_Task brief:_ Which lines of the listing hold the string "with"? Copy those lines.

===== Available data

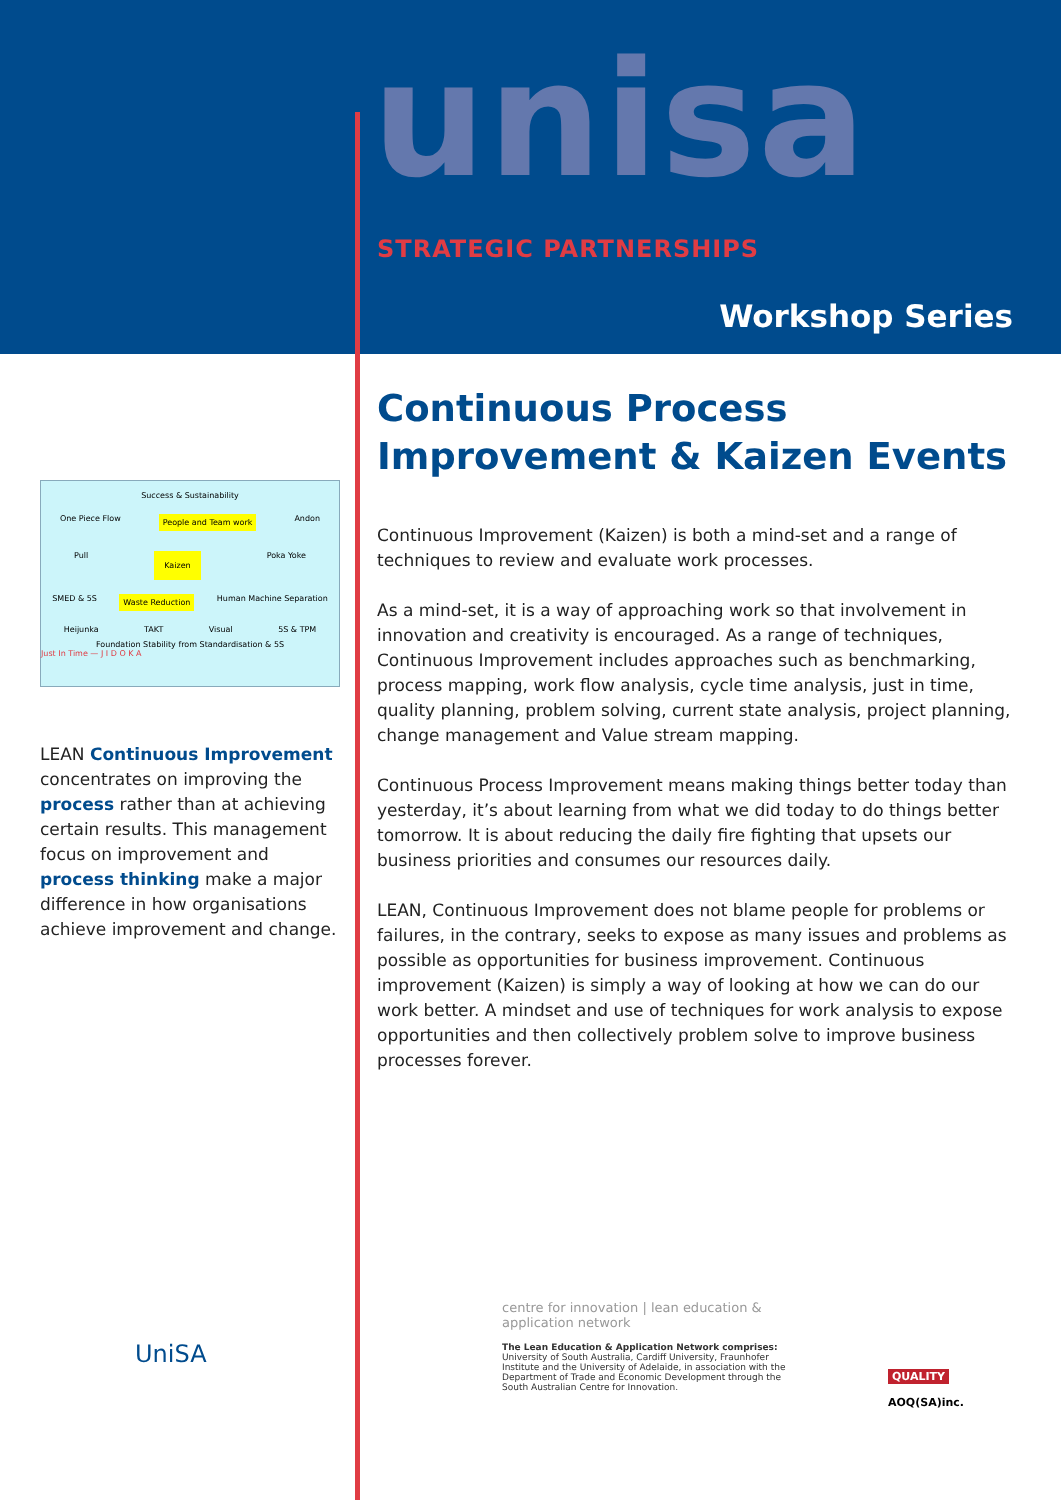unisa
STRATEGIC PARTNERSHIPS
Workshop Series
Success & Sustainability
One Piece Flow People and Team work Andon
Pull Kaizen Poka Yoke
SMED & 5S Waste Reduction Human Machine Separation
Heijunka TAKT Visual 5S & TPM
Foundation Stability from Standardisation & 5S
Just In Time — J I D O K A
LEAN Continuous Improvement concentrates on improving the process rather than at achieving certain results. This management focus on improvement and process thinking make a major difference in how organisations achieve improvement and change.
Continuous Process Improvement & Kaizen Events
Continuous Improvement (Kaizen) is both a mind-set and a range of techniques to review and evaluate work processes.
As a mind-set, it is a way of approaching work so that involvement in innovation and creativity is encouraged. As a range of techniques, Continuous Improvement includes approaches such as benchmarking, process mapping, work flow analysis, cycle time analysis, just in time, quality planning, problem solving, current state analysis, project planning, change management and Value stream mapping.
Continuous Process Improvement means making things better today than yesterday, it’s about learning from what we did today to do things better tomorrow. It is about reducing the daily fire fighting that upsets our business priorities and consumes our resources daily.
LEAN, Continuous Improvement does not blame people for problems or failures, in the contrary, seeks to expose as many issues and problems as possible as opportunities for business improvement. Continuous improvement (Kaizen) is simply a way of looking at how we can do our work better. A mindset and use of techniques for work analysis to expose opportunities and then collectively problem solve to improve business processes forever.
UniSA
centre for innovation | lean education & application network
The Lean Education & Application Network comprises: University of South Australia, Cardiff University, Fraunhofer Institute and the University of Adelaide, in association with the Department of Trade and Economic Development through the South Australian Centre for Innovation.
QUALITY
AOQ(SA)inc.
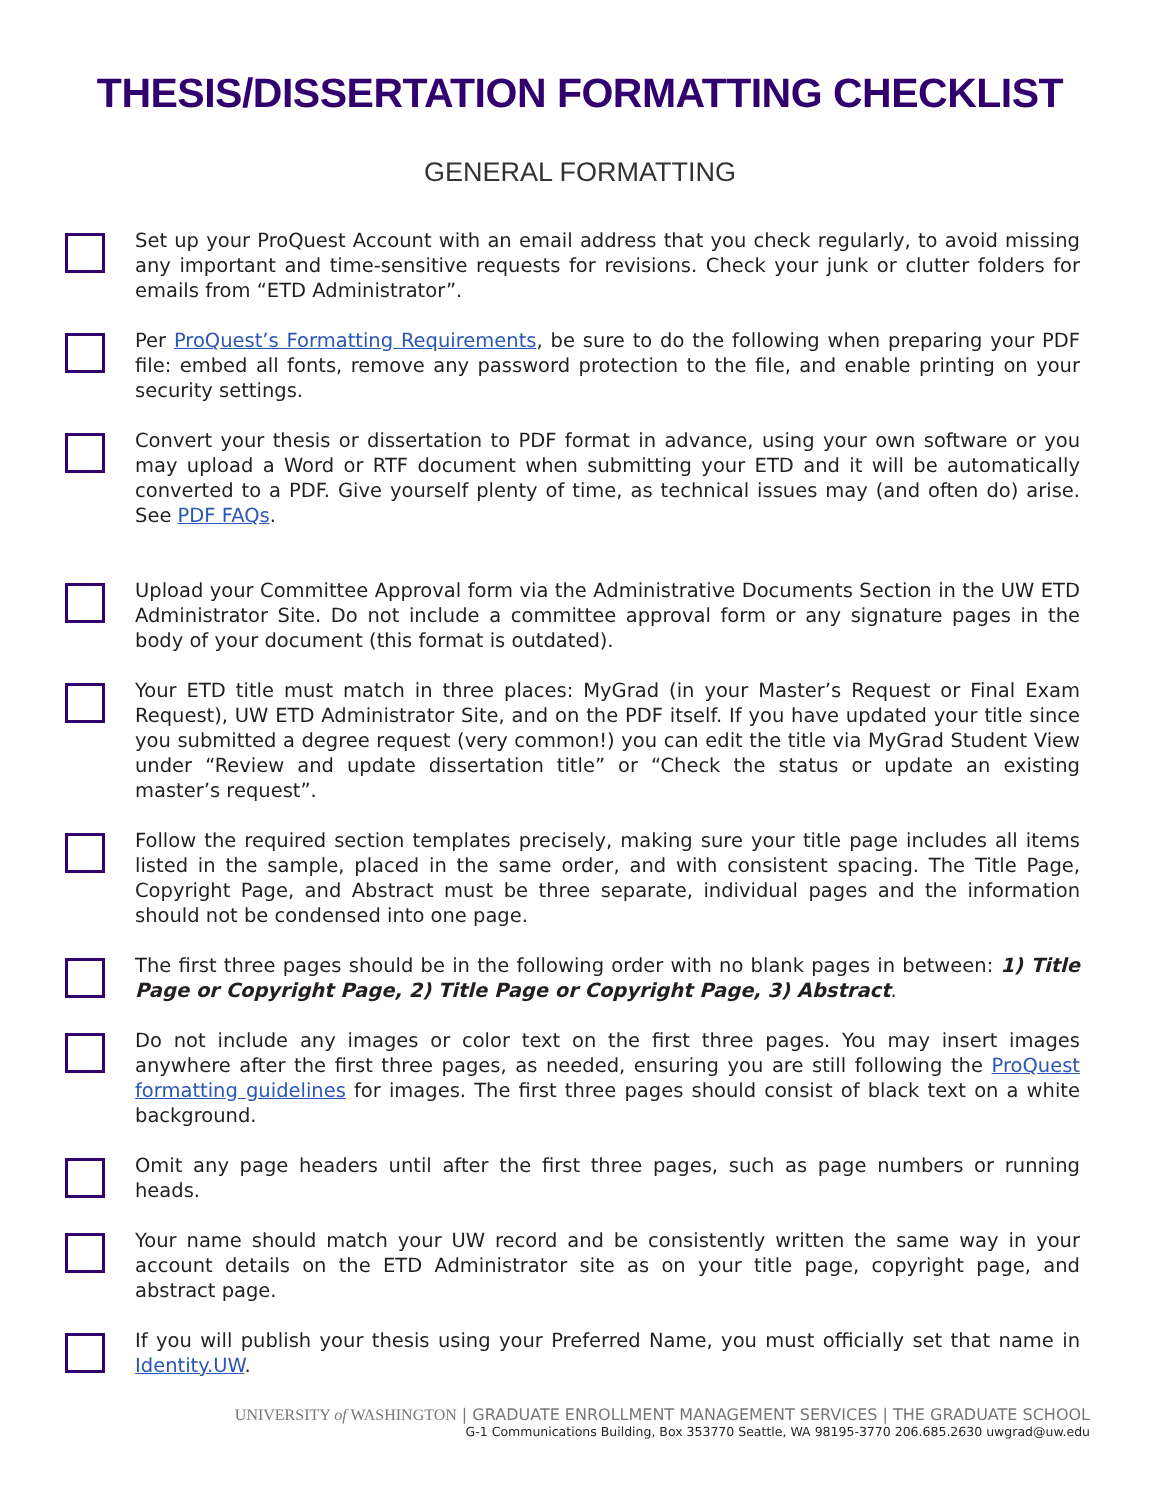THESIS/DISSERTATION FORMATTING CHECKLIST
GENERAL FORMATTING
Set up your ProQuest Account with an email address that you check regularly, to avoid missing any important and time-sensitive requests for revisions. Check your junk or clutter folders for emails from “ETD Administrator”.
Per ProQuest’s Formatting Requirements, be sure to do the following when preparing your PDF file: embed all fonts, remove any password protection to the file, and enable printing on your security settings.
Convert your thesis or dissertation to PDF format in advance, using your own software or you may upload a Word or RTF document when submitting your ETD and it will be automatically converted to a PDF. Give yourself plenty of time, as technical issues may (and often do) arise. See PDF FAQs.
Upload your Committee Approval form via the Administrative Documents Section in the UW ETD Administrator Site. Do not include a committee approval form or any signature pages in the body of your document (this format is outdated).
Your ETD title must match in three places: MyGrad (in your Master’s Request or Final Exam Request), UW ETD Administrator Site, and on the PDF itself. If you have updated your title since you submitted a degree request (very common!) you can edit the title via MyGrad Student View under “Review and update dissertation title” or “Check the status or update an existing master’s request”.
Follow the required section templates precisely, making sure your title page includes all items listed in the sample, placed in the same order, and with consistent spacing. The Title Page, Copyright Page, and Abstract must be three separate, individual pages and the information should not be condensed into one page.
The first three pages should be in the following order with no blank pages in between: 1) Title Page or Copyright Page, 2) Title Page or Copyright Page, 3) Abstract.
Do not include any images or color text on the first three pages. You may insert images anywhere after the first three pages, as needed, ensuring you are still following the ProQuest formatting guidelines for images. The first three pages should consist of black text on a white background.
Omit any page headers until after the first three pages, such as page numbers or running heads.
Your name should match your UW record and be consistently written the same way in your account details on the ETD Administrator site as on your title page, copyright page, and abstract page.
If you will publish your thesis using your Preferred Name, you must officially set that name in Identity.UW.
UNIVERSITY of WASHINGTON | GRADUATE ENROLLMENT MANAGEMENT SERVICES | THE GRADUATE SCHOOL
G-1 Communications Building, Box 353770 Seattle, WA 98195-3770 206.685.2630 uwgrad@uw.edu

==========

_Result:_
The Lean Education & Application Network comprises: University of South Australia, Cardiff University, Fraunhofer Institute and the University of Adelaide, in association with the Department of Trade and Economic Development through the South Australian Centre for Innovation.
Set up your ProQuest Account with an email address that you check regularly, to avoid missing any important and time-sensitive requests for revisions. Check your junk or clutter folders for emails from “ETD Administrator”.
Follow the required section templates precisely, making sure your title page includes all items listed in the sample, placed in the same order, and with consistent spacing. The Title Page, Copyright Page, and Abstract must be three separate, individual pages and the information should not be condensed into one page.
The first three pages should be in the following order with no blank pages in between: 1) Title Page or Copyright Page, 2) Title Page or Copyright Page, 3) Abstract.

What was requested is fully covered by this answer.